Aucune date n'a été fixée, mais les deux camps acceptent de discuter "sans conditions".

Un soldat centrafricain encadre une marche de femmes qui protestent contre le conflit qui déchire le pays, à Bangui (Centrafrique), le 28 décembre 2012.
Un soldat centrafricain encadre une marche de femmes qui protestent contre le conflit qui déchire le pays, à Bangui (Centrafrique), le 28 décembre 2012. ( REUTERS)
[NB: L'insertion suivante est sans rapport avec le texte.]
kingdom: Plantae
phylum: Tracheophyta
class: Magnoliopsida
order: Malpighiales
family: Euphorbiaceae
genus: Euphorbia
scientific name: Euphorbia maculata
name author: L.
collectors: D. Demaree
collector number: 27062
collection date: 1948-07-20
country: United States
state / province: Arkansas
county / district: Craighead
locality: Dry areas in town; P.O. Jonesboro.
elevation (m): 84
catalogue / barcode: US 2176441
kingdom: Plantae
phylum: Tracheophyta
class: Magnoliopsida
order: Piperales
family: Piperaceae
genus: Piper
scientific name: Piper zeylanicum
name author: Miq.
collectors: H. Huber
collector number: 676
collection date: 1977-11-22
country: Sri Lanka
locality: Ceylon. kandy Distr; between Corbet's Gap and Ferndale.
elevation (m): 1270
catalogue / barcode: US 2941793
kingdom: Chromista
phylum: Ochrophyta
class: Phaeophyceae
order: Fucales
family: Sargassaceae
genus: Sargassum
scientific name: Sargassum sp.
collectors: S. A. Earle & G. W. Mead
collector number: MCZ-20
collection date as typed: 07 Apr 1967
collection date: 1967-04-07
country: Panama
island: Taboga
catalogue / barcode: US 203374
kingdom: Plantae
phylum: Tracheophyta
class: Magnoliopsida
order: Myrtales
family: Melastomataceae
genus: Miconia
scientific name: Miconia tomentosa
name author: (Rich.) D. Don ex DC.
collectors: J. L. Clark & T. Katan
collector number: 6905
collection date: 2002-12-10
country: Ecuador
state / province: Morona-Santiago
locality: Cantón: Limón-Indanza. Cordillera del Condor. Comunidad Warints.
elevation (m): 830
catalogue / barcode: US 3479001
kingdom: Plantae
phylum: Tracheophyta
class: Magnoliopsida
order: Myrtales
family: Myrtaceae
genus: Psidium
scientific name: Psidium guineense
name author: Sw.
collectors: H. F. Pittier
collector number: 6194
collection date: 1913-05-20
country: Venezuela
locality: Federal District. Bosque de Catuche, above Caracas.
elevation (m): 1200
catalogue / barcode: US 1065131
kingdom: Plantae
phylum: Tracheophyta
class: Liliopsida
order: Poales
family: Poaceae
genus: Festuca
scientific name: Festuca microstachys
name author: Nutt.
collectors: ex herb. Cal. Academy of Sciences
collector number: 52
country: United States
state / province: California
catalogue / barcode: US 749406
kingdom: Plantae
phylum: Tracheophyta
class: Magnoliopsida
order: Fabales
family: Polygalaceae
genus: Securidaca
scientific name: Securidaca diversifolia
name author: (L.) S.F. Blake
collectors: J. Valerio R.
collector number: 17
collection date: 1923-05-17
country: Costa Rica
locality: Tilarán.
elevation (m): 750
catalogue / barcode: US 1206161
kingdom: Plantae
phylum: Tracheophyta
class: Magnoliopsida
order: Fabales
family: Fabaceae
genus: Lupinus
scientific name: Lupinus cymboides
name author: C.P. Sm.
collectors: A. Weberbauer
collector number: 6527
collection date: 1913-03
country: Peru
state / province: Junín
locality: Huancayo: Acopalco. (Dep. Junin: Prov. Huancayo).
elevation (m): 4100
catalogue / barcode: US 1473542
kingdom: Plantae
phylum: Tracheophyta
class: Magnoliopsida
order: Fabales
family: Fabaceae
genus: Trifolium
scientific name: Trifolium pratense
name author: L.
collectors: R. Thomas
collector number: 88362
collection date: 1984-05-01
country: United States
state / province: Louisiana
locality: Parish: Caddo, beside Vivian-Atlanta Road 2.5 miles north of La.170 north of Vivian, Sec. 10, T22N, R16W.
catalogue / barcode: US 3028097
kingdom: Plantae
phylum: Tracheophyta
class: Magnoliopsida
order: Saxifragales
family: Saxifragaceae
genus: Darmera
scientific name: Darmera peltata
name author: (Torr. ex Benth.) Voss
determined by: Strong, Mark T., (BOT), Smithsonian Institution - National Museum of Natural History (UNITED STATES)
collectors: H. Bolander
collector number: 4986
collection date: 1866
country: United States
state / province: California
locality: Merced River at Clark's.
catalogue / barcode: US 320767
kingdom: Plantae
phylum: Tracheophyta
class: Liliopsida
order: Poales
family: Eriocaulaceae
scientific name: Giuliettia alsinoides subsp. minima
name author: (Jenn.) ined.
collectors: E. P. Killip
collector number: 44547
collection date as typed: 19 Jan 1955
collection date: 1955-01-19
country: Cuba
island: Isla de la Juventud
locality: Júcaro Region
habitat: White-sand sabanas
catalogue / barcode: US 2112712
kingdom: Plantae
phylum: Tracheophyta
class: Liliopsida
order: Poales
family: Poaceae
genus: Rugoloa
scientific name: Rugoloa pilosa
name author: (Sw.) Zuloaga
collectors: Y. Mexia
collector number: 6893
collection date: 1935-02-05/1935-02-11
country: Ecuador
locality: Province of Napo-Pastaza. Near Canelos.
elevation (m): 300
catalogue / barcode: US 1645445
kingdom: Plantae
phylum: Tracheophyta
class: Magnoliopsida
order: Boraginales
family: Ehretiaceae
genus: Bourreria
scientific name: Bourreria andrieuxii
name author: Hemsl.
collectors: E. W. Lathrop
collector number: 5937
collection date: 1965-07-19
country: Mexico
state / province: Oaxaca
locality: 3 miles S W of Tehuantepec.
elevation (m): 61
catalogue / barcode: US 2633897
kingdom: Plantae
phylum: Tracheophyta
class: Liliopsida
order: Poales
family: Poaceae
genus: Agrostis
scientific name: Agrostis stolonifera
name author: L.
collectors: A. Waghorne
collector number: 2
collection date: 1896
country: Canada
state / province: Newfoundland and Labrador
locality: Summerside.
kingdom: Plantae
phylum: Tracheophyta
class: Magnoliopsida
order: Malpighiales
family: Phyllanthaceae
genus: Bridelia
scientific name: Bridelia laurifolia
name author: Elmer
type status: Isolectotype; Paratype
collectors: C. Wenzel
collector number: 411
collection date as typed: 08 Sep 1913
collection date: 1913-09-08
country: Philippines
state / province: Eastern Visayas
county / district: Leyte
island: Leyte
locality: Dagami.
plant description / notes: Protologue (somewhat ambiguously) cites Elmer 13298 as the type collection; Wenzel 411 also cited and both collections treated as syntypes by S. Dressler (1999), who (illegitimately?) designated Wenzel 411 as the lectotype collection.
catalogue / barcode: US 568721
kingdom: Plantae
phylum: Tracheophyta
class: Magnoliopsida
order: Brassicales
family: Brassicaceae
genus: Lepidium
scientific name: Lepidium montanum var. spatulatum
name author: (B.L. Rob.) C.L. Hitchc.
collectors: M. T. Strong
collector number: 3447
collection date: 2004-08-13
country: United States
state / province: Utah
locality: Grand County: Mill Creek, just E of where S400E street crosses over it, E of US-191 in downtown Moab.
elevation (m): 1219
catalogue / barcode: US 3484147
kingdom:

C'est peut-être un premier pas vers l'apaisement en Centrafrique, où la situation est tendue depuis quelques jours. Le gouvernement centrafricain et la coalition rebelle du Séléka acceptent "d'aller au dialogue sans conditions et sans préalables". C'est ce qu'a affirmé, vendredi 28 décembre, à Bangui, le secrétaire général adjoint de la Communauté économique des Etats d'Afrique centrale (CEEAC) Guy-Pierre Garcia.

Aucune date n'a encore été fixée. Selon le secrétaire général, arrivé jeudi soir en mission de médiation, le dialogue aura lieu "à Libreville sans délai (...) Personne n'a posé de conditions : ni les présidents (des Etats d'Afrique centrale), ni les gouvernements, ni les rebelles, ni les politico-militaires, ni l'opposition (centrafricaine)".

Affrontements à Bambari

Dans la journée, de violents combats se sont déroulés à Bambari, dans le centre du pays. Cette place forte des forces fidèles au président François Bozizé, située à 300 km au nord-est de Bangui, est tombée en quelques heures, le 23 décembre, aux mains des rebelles du Séléka, désormais proches de la capitale Bangui.

"Des éléments des Forces armées centrafricaines ont attaqué Bambari pour essayer de la reprendre. Les combats ont été particulièrement violents. On ne sait pas encore qui contrôle la ville", a indiqué une source au sein de l'armée. Selon une source humanitaire, "des témoins situés à 60 km de Bambari ont entendu des détonations et des armes lourdes pendant plusieurs heures dans la journée".